In writing this post, I realized that the question of “What do you look for in a running blog” ends up being a Rorschach test of sorts. All of the things I listed in the pro side are things I strive for myself as a blogger. I also really hope that I’ve steered clear of the pet peeves! What about you — What do you look for in a running blog? What are some blogging deal breakers?
Oakland Marathon – week 2 of 7 (with links to dailymile recaps):
Tues: “Strength” workout – 3 x 2 mile @ 9:30/mile (19:00 per interval), with 800 m recovery. Interval splits: 18:50, 18:50,18:55.
8.3 miles @ 9:45/mile.
Wed: Easy run + 7x Cleveland Cascade. Also did planks, clamshells, bridges and a few sun salutes.
3.4 miles (no Garmin = no pace)
Thurs: 6 miles @ marathon pace/effort, with warm-up and cool-down. My mile splits: 9:48, 10:03, 9:44, 9:44, 9:49, 9:48 (average 9:49).
7 miles @ 9:55/mile.
Fri: Long trail run at Redwood Regional. I had planned to run 14 miles, but ended up cutting the run short due to foot pain.

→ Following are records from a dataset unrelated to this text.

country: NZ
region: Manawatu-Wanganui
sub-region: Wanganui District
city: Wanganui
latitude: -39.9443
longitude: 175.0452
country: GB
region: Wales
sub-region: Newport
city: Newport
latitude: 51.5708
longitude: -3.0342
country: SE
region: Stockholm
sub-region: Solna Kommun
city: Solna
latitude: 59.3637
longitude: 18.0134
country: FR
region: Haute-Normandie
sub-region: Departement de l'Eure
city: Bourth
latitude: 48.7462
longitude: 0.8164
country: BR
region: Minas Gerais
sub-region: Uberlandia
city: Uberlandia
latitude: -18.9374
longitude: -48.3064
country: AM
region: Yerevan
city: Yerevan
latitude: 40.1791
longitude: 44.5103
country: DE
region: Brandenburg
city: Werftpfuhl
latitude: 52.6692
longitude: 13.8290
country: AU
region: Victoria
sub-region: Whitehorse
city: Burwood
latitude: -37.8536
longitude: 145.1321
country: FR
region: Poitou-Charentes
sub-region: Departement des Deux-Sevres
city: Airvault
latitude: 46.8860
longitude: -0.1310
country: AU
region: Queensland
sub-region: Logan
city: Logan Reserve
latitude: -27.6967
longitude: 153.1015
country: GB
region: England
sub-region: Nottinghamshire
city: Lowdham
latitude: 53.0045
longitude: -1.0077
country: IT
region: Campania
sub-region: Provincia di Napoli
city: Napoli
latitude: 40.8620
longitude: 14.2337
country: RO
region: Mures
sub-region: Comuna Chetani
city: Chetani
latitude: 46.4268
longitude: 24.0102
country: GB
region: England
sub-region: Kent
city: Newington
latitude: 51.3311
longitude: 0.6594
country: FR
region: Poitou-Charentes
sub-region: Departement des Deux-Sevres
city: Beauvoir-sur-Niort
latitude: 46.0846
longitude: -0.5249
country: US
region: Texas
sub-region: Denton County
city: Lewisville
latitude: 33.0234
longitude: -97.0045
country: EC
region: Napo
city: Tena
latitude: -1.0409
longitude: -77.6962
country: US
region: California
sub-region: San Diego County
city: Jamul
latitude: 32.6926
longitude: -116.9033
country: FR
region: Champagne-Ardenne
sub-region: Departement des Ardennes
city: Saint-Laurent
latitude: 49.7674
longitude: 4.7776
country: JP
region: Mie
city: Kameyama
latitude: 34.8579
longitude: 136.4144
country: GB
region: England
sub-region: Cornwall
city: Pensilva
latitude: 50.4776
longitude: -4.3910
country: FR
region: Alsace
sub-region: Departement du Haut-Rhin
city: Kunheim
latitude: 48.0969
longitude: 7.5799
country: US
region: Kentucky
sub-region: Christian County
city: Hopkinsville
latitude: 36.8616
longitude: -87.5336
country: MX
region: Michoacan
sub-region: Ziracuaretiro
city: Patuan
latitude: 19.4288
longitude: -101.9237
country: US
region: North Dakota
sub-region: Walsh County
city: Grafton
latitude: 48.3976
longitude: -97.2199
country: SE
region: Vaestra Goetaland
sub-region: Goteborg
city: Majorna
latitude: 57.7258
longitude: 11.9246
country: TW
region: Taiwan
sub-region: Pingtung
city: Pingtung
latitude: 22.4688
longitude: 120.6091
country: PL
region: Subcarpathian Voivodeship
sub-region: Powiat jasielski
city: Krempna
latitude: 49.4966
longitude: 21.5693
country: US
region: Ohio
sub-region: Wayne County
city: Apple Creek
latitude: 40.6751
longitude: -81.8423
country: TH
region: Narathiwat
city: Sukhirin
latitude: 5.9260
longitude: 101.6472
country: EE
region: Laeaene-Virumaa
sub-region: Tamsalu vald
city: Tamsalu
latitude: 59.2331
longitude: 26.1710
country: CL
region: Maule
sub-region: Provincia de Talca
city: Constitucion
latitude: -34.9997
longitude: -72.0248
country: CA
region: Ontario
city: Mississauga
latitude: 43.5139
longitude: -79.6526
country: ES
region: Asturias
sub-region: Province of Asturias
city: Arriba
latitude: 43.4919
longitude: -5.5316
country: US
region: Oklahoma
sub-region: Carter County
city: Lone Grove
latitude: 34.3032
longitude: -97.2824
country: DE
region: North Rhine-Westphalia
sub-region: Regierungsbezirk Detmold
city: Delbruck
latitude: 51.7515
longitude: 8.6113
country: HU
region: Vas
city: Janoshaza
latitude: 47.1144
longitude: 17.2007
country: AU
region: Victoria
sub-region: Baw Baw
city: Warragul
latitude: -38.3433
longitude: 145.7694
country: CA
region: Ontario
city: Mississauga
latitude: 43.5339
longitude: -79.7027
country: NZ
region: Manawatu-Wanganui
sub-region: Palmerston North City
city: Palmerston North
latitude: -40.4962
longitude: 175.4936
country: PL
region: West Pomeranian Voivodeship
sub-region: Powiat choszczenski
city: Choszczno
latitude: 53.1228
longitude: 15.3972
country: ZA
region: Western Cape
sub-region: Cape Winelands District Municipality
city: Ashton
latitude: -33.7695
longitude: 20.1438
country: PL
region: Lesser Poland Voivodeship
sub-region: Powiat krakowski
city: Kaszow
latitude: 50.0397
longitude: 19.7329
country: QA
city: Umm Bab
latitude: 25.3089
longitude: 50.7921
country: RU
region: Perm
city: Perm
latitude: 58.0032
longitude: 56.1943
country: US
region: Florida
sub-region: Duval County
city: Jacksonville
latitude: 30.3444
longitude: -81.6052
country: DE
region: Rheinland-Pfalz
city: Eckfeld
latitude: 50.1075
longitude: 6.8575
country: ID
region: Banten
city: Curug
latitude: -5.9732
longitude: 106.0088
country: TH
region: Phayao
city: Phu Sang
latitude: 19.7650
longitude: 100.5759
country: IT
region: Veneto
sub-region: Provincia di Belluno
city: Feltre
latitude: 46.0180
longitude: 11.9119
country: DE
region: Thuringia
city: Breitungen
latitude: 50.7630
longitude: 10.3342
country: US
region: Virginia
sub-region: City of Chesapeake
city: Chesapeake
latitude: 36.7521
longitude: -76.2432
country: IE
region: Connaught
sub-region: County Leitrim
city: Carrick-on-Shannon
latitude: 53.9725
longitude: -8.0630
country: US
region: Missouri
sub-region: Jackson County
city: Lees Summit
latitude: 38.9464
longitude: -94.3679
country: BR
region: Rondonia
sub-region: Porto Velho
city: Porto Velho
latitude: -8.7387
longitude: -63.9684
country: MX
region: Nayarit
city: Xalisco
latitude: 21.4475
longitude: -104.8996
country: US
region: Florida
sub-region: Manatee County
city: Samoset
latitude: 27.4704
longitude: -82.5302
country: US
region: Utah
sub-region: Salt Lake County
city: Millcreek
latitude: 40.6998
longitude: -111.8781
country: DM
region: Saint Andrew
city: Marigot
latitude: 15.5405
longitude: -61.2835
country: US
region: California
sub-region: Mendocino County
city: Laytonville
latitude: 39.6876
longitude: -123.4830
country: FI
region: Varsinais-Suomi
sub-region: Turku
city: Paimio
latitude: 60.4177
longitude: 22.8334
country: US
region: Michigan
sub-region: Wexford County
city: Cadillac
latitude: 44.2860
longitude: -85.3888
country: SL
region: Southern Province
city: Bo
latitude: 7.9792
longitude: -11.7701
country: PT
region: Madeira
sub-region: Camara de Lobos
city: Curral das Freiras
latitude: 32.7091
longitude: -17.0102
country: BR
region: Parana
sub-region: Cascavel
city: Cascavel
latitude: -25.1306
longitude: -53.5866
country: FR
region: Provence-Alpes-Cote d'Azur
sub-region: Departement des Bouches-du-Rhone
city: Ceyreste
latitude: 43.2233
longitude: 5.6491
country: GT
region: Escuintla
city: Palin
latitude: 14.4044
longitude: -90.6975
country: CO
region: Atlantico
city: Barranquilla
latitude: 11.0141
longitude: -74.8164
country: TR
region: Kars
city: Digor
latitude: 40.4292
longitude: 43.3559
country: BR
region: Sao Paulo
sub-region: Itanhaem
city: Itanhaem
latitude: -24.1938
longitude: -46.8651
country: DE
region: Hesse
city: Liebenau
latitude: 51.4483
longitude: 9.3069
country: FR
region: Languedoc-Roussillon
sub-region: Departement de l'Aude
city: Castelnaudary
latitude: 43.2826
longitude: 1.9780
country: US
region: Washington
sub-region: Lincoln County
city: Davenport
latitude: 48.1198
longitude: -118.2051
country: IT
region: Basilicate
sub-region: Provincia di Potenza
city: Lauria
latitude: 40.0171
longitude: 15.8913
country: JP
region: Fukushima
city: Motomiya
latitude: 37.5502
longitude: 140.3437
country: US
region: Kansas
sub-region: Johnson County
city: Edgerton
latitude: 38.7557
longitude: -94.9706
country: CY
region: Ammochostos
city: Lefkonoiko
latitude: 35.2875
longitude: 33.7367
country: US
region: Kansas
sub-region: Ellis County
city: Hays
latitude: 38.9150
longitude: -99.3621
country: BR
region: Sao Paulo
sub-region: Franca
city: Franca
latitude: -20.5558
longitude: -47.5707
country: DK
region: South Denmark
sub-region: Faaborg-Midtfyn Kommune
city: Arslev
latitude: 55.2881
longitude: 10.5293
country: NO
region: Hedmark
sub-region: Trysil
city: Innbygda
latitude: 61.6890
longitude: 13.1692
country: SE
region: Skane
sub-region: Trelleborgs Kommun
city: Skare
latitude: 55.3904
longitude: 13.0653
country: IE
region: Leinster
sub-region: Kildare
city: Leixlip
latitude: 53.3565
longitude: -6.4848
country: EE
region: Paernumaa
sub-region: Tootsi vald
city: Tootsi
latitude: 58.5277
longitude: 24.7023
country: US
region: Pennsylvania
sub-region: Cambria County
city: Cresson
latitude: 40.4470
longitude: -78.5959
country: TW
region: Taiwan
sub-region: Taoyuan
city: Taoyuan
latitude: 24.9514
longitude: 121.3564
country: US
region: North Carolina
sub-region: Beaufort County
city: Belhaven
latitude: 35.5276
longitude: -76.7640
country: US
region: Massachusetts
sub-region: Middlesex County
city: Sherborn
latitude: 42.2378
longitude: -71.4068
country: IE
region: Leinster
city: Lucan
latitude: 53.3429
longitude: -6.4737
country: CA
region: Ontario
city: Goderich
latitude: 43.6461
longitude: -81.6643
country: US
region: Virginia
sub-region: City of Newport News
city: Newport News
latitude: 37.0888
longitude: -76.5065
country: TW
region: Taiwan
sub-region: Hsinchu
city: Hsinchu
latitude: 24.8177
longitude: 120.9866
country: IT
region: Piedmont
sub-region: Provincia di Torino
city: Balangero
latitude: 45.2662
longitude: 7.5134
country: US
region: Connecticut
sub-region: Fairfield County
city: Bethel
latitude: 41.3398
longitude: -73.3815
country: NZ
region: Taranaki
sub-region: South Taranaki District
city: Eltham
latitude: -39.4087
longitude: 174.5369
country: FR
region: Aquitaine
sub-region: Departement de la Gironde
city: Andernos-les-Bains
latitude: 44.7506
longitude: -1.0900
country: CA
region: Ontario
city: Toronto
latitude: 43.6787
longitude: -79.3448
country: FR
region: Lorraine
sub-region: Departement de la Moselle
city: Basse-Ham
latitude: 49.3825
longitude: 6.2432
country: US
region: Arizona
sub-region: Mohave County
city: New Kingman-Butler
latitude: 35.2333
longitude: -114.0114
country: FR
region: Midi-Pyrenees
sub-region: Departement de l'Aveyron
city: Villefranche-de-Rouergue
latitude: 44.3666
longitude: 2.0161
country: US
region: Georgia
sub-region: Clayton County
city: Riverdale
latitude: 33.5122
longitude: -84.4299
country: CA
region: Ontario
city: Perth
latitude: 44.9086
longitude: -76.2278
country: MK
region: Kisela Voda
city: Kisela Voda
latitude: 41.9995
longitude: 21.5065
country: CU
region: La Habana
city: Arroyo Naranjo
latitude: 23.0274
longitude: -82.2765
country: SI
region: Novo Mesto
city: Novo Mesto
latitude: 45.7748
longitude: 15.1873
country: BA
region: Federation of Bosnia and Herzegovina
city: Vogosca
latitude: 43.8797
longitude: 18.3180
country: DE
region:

9.6 miles @ 12:42/mile, 1150′ elevation gain
Total: 28.3 miles. With plans to go away Friday to Sunday, I decided to cram all of my runs into 4 days. Since I hardly ever run more than 2 days in a row, I knew I would be pushing the envelope with 4 straight days of running. Indeed, it appears to have caught up to me Friday morning with a sudden onset of foot pain an hour into my run. With next week’s Chabot 30K, I really wanted to log 3 hours on the trails, not to mention the fact that I was hoping to finally reach 30 miles per week… but common sense prevailed, reminding me that there would be no Chabot 30K or Oakland Marathon with a bum foot. I took Saturday and Sunday completely off (well, I did a very easy 1.6 mile hike on Sunday). The plan is to be extra cautious this week, whether that means cutting mileage, slowing down the pace, or downgrading from the 30K to the half marathon on Saturday. The good news is that I went on a short run today and there wasn’t any foot pain. Yay!
To be honest, I’m just a tad worried about my long run fitness going into the Oakland Marathon. I haven’t run more than 2.5 hours in one spurt in months, and if I downgrade to the half marathon on Saturday, that will remain true for another week. I might be able to get one very long run (18-20 miles) in on the weekend of March 8th, but seeing as that’s only 2 weeks out from the race, and since I’ve only been averaging 25-28 mpw up to this point, it doesn’t really make sense for me to do such a long run just to do it. I’ve been reading Hanson’s Marathon Method, which argues against specific long-run mileage (e.g., 20 miles) and instead encourages each runner to base their long run distance on pace and percentage of total weekly mileage. Additionally, an article from Jeff Gaudette makes similar arguments. Both focus on cumulative fatigue and spreading out weekly mileage instead of piling it on during the long run. I’m liking the idea of this approach, not only because it makes me feel better about my lack of long runs, but also because it seems to make the most sense and will hopefully result in lower chance of injury.
In any case, there’s no use worrying about things I can’t control. The next 5 weeks should be quite interesting!